A national hub, independent of LCC, showing what various organisations and companies have as their 'space' policy and/or manifesto:
Space For Cycling.
Schrödinger's Cat (@alternativeDfT) put out an article today titled, "Space for Cycling and Childhood Freedom" which argues, like other comments made here, that 'Space for Cycling' isn't enough to capture the public's eye; instead children need to be engaged, which will get parents (and thus the general public) rallying around...
For example, here's media reporting on a drink driving campaign - the police have supported children to get their message out: "Pupils get their beer goggles on"
Organistaions like LCC are charities that rely on members and donations to exist. With that in mind, printing stickers without their name on would be pretty dumb. I only joined when I found out they existed. Before that, I didn't know there was anyone fighting my corner.
I really want to know what "Space for Cycling" actually means. If it's about 3' wide strips of blue paint then it isn't good enough. Show me the maps and diagrams of what this 'space' constitutes, where is should be and how it would help, then I might be able to get behind the campaign more.
Interesting comment, what's the actual story behind it?
Just their attitude on Twitter when it was suggested that someone should do Space4Cycling stickers that didn't have "London Cycling Campaign" on them for use outside of London. It was basically 'why wouldn't we want our logo on it, we deserve the credit'.
Given that the general vibe of the Space4Cycling campaign in Manchester and Birmingham was people coming together under one banner they came across as a bit divisive to me and others.
They should rename themselves Space4Cycling4London.
They don't appear to be overly supportive of the idea of other city's Space4Cycling campaigns.
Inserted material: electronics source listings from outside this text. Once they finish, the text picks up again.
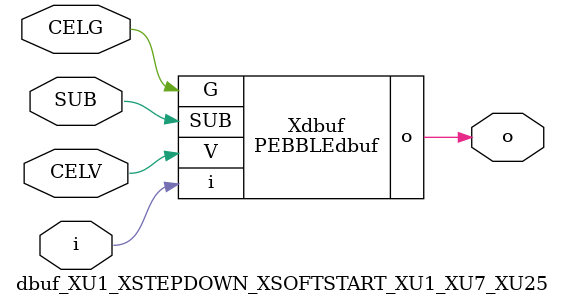
<source format=v>



module PEBBLEdbuf ( o, G, SUB, V, i );

  input V;
  input i;
  input G;
  output o;
  input SUB;
endmodule

//Celera Confidential Do Not Copy dbuf_XU1_XSTEPDOWN_XSOFTSTART_XU1_XU7_XU25
//Celera Confidential Symbol Generator
//Digital Buffer
module dbuf_XU1_XSTEPDOWN_XSOFTSTART_XU1_XU7_XU25 (CELV,CELG,i,o,SUB);
input CELV;
input CELG;
input i;
input SUB;
output o;

//Celera Confidential Do Not Copy dbuf
PEBBLEdbuf Xdbuf(
.V (CELV),
.i (i),
.o (o),
.SUB (SUB),
.G (CELG)
);
//,diesize,PEBBLEdbuf

//Celera Confidential Do Not Copy Module End
//Celera Schematic Generator
endmodule

</source>
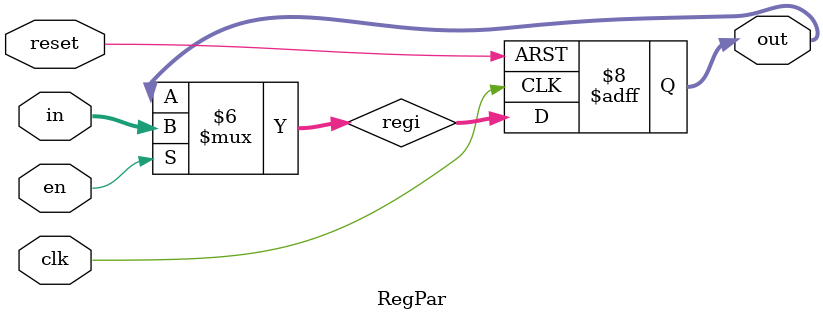
<source format=v>
`timescale 1ns / 1ps


module RegPar#(parameter N = 32)(
input wire clk,reset,
input wire en, 
input wire [N-1:0]in,
output reg [N-1:0]out
);
reg [N-1:0]regi;

always @(posedge clk, posedge reset)
if(reset==1'b1)out<={N{1'b0}};
else out<=regi;

always @(in,en,out)
if(en==1'b1)regi=in;
else regi=out; 
endmodule

</source>
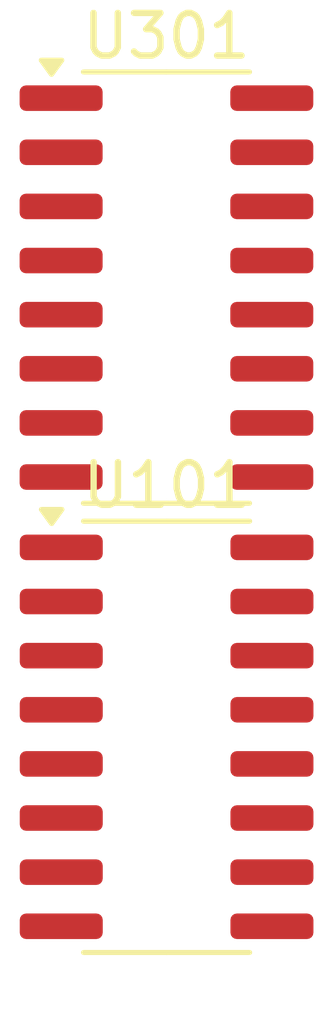
<source format=kicad_pcb>
(kicad_pcb
	(version 20240108)
	(generator "pcbnew")
	(generator_version "8.0")
	(general
		(thickness 1.6)
		(legacy_teardrops no)
	)
	(paper "A4")
	(layers
		(0 "F.Cu" signal)
		(31 "B.Cu" signal)
		(32 "B.Adhes" user "B.Adhesive")
		(33 "F.Adhes" user "F.Adhesive")
		(34 "B.Paste" user)
		(35 "F.Paste" user)
		(36 "B.SilkS" user "B.Silkscreen")
		(37 "F.SilkS" user "F.Silkscreen")
		(38 "B.Mask" user)
		(39 "F.Mask" user)
		(40 "Dwgs.User" user "User.Drawings")
		(41 "Cmts.User" user "User.Comments")
		(42 "Eco1.User" user "User.Eco1")
		(43 "Eco2.User" user "User.Eco2")
		(44 "Edge.Cuts" user)
		(45 "Margin" user)
		(46 "B.CrtYd" user "B.Courtyard")
		(47 "F.CrtYd" user "F.Courtyard")
		(48 "B.Fab" user)
		(49 "F.Fab" user)
		(50 "User.1" user)
		(51 "User.2" user)
		(52 "User.3" user)
		(53 "User.4" user)
		(54 "User.5" user)
		(55 "User.6" user)
		(56 "User.7" user)
		(57 "User.8" user)
		(58 "User.9" user)
	)
	(setup
		(pad_to_mask_clearance 0)
		(allow_soldermask_bridges_in_footprints no)
		(pcbplotparams
			(layerselection 0x00010fc_ffffffff)
			(plot_on_all_layers_selection 0x0000000_00000000)
			(disableapertmacros no)
			(usegerberextensions no)
			(usegerberattributes yes)
			(usegerberadvancedattributes yes)
			(creategerberjobfile yes)
			(dashed_line_dash_ratio 12.000000)
			(dashed_line_gap_ratio 3.000000)
			(svgprecision 4)
			(plotframeref no)
			(viasonmask no)
			(mode 1)
			(useauxorigin no)
			(hpglpennumber 1)
			(hpglpenspeed 20)
			(hpglpendiameter 15.000000)
			(pdf_front_fp_property_popups yes)
			(pdf_back_fp_property_popups yes)
			(dxfpolygonmode yes)
			(dxfimperialunits yes)
			(dxfusepcbnewfont yes)
			(psnegative no)
			(psa4output no)
			(plotreference yes)
			(plotvalue yes)
			(plotfptext yes)
			(plotinvisibletext no)
			(sketchpadsonfab no)
			(subtractmaskfromsilk no)
			(outputformat 1)
			(mirror no)
			(drillshape 1)
			(scaleselection 1)
			(outputdirectory "")
		)
	)
	(net 0 "")
	(net 1 "/J_GND")
	(net 2 "/J_AMP_FUNC0")
	(net 3 "/J_AMP_FUNC1")
	(net 4 "/J_U+")
	(net 5 "/J_FUNC0")
	(net 6 "/J_FUNC1")
	(net 7 "/J_FUNC3")
	(net 8 "/J_FUNC2")
	(net 9 "/J_AMP_FUNC2")
	(net 10 "/J_AMP_FUNC3")
	(footprint "Package_SO:SOIC-16_3.9x9.9mm_P1.27mm" (layer "F.Cu") (at 129.224 82.042))
	(footprint "Package_SO:SOIC-16_3.9x9.9mm_P1.27mm" (layer "F.Cu") (at 129.221 71.501))
)

</source>
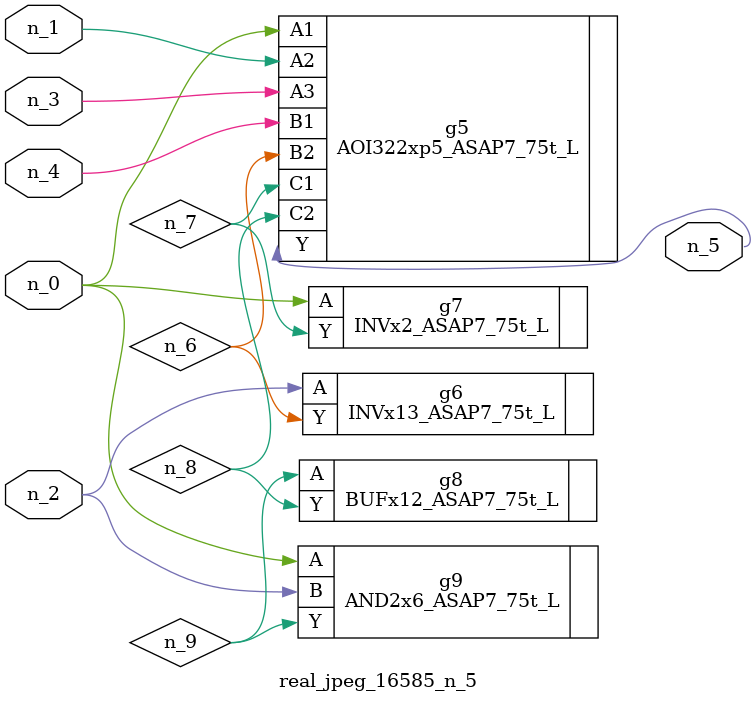
<source format=v>
module real_jpeg_16585_n_5 (n_4, n_0, n_1, n_2, n_3, n_5);

input n_4;
input n_0;
input n_1;
input n_2;
input n_3;

output n_5;

wire n_8;
wire n_6;
wire n_7;
wire n_9;

AOI322xp5_ASAP7_75t_L g5 ( 
.A1(n_0),
.A2(n_1),
.A3(n_3),
.B1(n_4),
.B2(n_6),
.C1(n_7),
.C2(n_8),
.Y(n_5)
);

INVx2_ASAP7_75t_L g7 ( 
.A(n_0),
.Y(n_7)
);

AND2x6_ASAP7_75t_L g9 ( 
.A(n_0),
.B(n_2),
.Y(n_9)
);

INVx13_ASAP7_75t_L g6 ( 
.A(n_2),
.Y(n_6)
);

BUFx12_ASAP7_75t_L g8 ( 
.A(n_9),
.Y(n_8)
);


endmodule
</source>
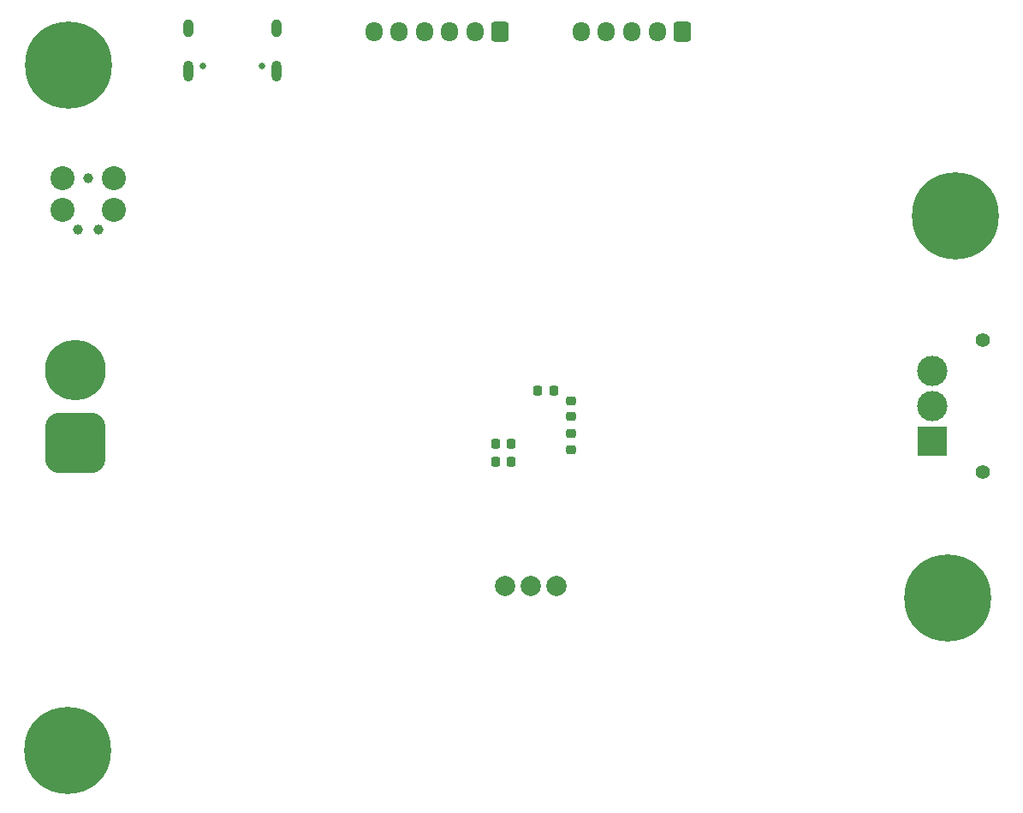
<source format=gbs>
%TF.GenerationSoftware,KiCad,Pcbnew,8.0.4-1.fc40*%
%TF.CreationDate,2024-07-29T21:14:52+02:00*%
%TF.ProjectId,TractionHub,54726163-7469-46f6-9e48-75622e6b6963,rev?*%
%TF.SameCoordinates,Original*%
%TF.FileFunction,Soldermask,Bot*%
%TF.FilePolarity,Negative*%
%FSLAX46Y46*%
G04 Gerber Fmt 4.6, Leading zero omitted, Abs format (unit mm)*
G04 Created by KiCad (PCBNEW 8.0.4-1.fc40) date 2024-07-29 21:14:52*
%MOMM*%
%LPD*%
G01*
G04 APERTURE LIST*
G04 Aperture macros list*
%AMRoundRect*
0 Rectangle with rounded corners*
0 $1 Rounding radius*
0 $2 $3 $4 $5 $6 $7 $8 $9 X,Y pos of 4 corners*
0 Add a 4 corners polygon primitive as box body*
4,1,4,$2,$3,$4,$5,$6,$7,$8,$9,$2,$3,0*
0 Add four circle primitives for the rounded corners*
1,1,$1+$1,$2,$3*
1,1,$1+$1,$4,$5*
1,1,$1+$1,$6,$7*
1,1,$1+$1,$8,$9*
0 Add four rect primitives between the rounded corners*
20,1,$1+$1,$2,$3,$4,$5,0*
20,1,$1+$1,$4,$5,$6,$7,0*
20,1,$1+$1,$6,$7,$8,$9,0*
20,1,$1+$1,$8,$9,$2,$3,0*%
G04 Aperture macros list end*
%ADD10C,0.900000*%
%ADD11C,8.600000*%
%ADD12RoundRect,0.250000X0.600000X0.725000X-0.600000X0.725000X-0.600000X-0.725000X0.600000X-0.725000X0*%
%ADD13O,1.700000X1.950000*%
%ADD14RoundRect,1.500000X1.500000X-1.500000X1.500000X1.500000X-1.500000X1.500000X-1.500000X-1.500000X0*%
%ADD15C,6.000000*%
%ADD16C,1.400000*%
%ADD17R,3.000000X3.000000*%
%ADD18C,3.000000*%
%ADD19C,2.374900*%
%ADD20C,0.990600*%
%ADD21C,2.000000*%
%ADD22C,0.650000*%
%ADD23O,1.000000X2.100000*%
%ADD24O,1.000000X1.800000*%
%ADD25RoundRect,0.225000X0.225000X0.250000X-0.225000X0.250000X-0.225000X-0.250000X0.225000X-0.250000X0*%
%ADD26RoundRect,0.225000X-0.250000X0.225000X-0.250000X-0.225000X0.250000X-0.225000X0.250000X0.225000X0*%
%ADD27RoundRect,0.225000X-0.225000X-0.250000X0.225000X-0.250000X0.225000X0.250000X-0.225000X0.250000X0*%
G04 APERTURE END LIST*
D10*
X217000000Y-116000000D03*
X217944581Y-113719581D03*
X217944581Y-118280419D03*
X220225000Y-112775000D03*
D11*
X220225000Y-116000000D03*
D10*
X220225000Y-119225000D03*
X222505419Y-113719581D03*
X222505419Y-118280419D03*
X223450000Y-116000000D03*
D12*
X194000000Y-60000000D03*
D13*
X191500000Y-60000000D03*
X189000000Y-60000000D03*
X186500000Y-60000000D03*
X184000000Y-60000000D03*
D14*
X134000000Y-100600000D03*
D15*
X134000000Y-93400000D03*
D10*
X217775000Y-78225000D03*
X218719581Y-75944581D03*
X218719581Y-80505419D03*
X221000000Y-75000000D03*
D11*
X221000000Y-78225000D03*
D10*
X221000000Y-81450000D03*
X223280419Y-75944581D03*
X223280419Y-80505419D03*
X224225000Y-78225000D03*
D16*
X223675000Y-90500000D03*
X223675000Y-103500000D03*
D17*
X218675000Y-100500000D03*
D18*
X218675000Y-97000000D03*
X218675000Y-93500000D03*
D10*
X130055419Y-63280419D03*
X131000000Y-61000000D03*
X131000000Y-65560838D03*
X133280419Y-60055419D03*
D11*
X133280419Y-63280419D03*
D10*
X133280419Y-66505419D03*
X135560838Y-61000000D03*
X135560838Y-65560838D03*
X136505419Y-63280419D03*
X130000000Y-131000000D03*
X130944581Y-128719581D03*
X130944581Y-133280419D03*
X133225000Y-127775000D03*
D11*
X133225000Y-131000000D03*
D10*
X133225000Y-134225000D03*
X135505419Y-128719581D03*
X135505419Y-133280419D03*
X136450000Y-131000000D03*
D19*
X137790000Y-74460000D03*
D20*
X135250000Y-74460000D03*
D19*
X132710000Y-74460000D03*
X137790000Y-77635000D03*
X132710000Y-77635000D03*
D20*
X136266000Y-79540000D03*
X134234000Y-79540000D03*
D21*
X181540000Y-114750000D03*
X179000000Y-114750000D03*
X176460000Y-114750000D03*
D22*
X152390000Y-63355000D03*
X146610000Y-63355000D03*
D23*
X153820000Y-63855000D03*
D24*
X153820000Y-59675000D03*
D23*
X145180000Y-63855000D03*
D24*
X145180000Y-59675000D03*
D12*
X176000000Y-60000000D03*
D13*
X173500000Y-60000000D03*
X171000000Y-60000000D03*
X168500000Y-60000000D03*
X166000000Y-60000000D03*
X163500000Y-60000000D03*
D25*
X181275000Y-95500000D03*
X179725000Y-95500000D03*
D26*
X183000000Y-99725000D03*
X183000000Y-101275000D03*
D27*
X175500000Y-102500000D03*
X177050000Y-102500000D03*
X175500000Y-100750000D03*
X177050000Y-100750000D03*
D26*
X183000000Y-96475000D03*
X183000000Y-98025000D03*
M02*

</source>
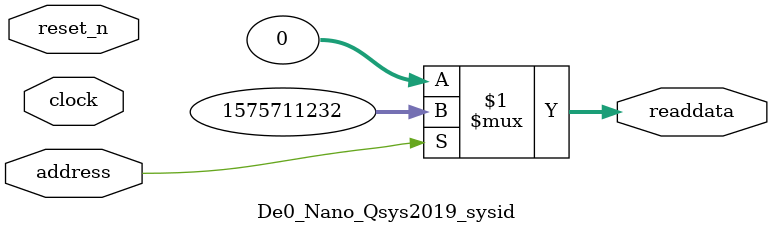
<source format=v>

`timescale 1ns / 1ps
// synthesis translate_on

// turn off superfluous verilog processor warnings 
// altera message_level Level1 
// altera message_off 10034 10035 10036 10037 10230 10240 10030 

module De0_Nano_Qsys2019_sysid (
               // inputs:
                address,
                clock,
                reset_n,

               // outputs:
                readdata
             )
;

  output  [ 31: 0] readdata;
  input            address;
  input            clock;
  input            reset_n;

  wire    [ 31: 0] readdata;
  //control_slave, which is an e_avalon_slave
  assign readdata = address ? 1575711232 : 0;

endmodule




</source>
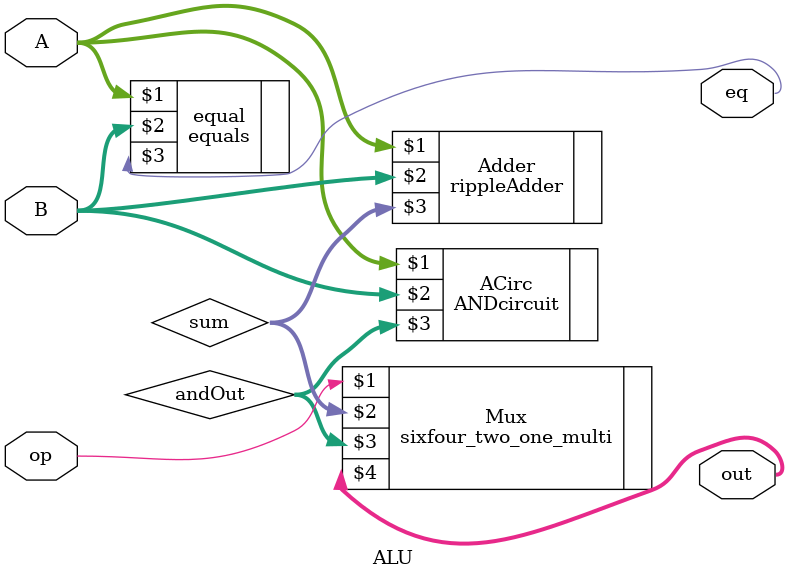
<source format=v>
module ALU(A, B, op, out, eq);
    input [63:0] A; 
    input [63:0] B; 
    input op; //opcode 
    output [63:0] out; // output
    output eq; // equality bit

    wire [63:0] sum;
    wire [63:0] andOut;
    
    // if opcode is 0 then out = A + B if opcode is 1 then out = A AND B if A==B then eq is 1 if A!=B then eq is 0
    equals equal(A, B, eq);
    rippleAdder Adder(A, B, sum);
    ANDcircuit ACirc(A, B, andOut);

    sixfour_two_one_multi Mux(op, sum, andOut, out);
endmodule

</source>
I'm not sure that's true - Greater Manchester Cycling Campaign could be heard thanking LCC for their help/advice in the build-up to their Manchester ride last month. And there's been lots of discussion about Manchester and Birmingham space for cycling protests on the LCC twitter account too.
I'm an LCC member and i'D encourage them to make it as big as possible - the UK needs a strong voice
GMCC probably have lots of praise for LCC, and rightly so, it just left a sour taste when they appeared to get shirty about removing the LCC 'branding' from the Space4Cycling stickers.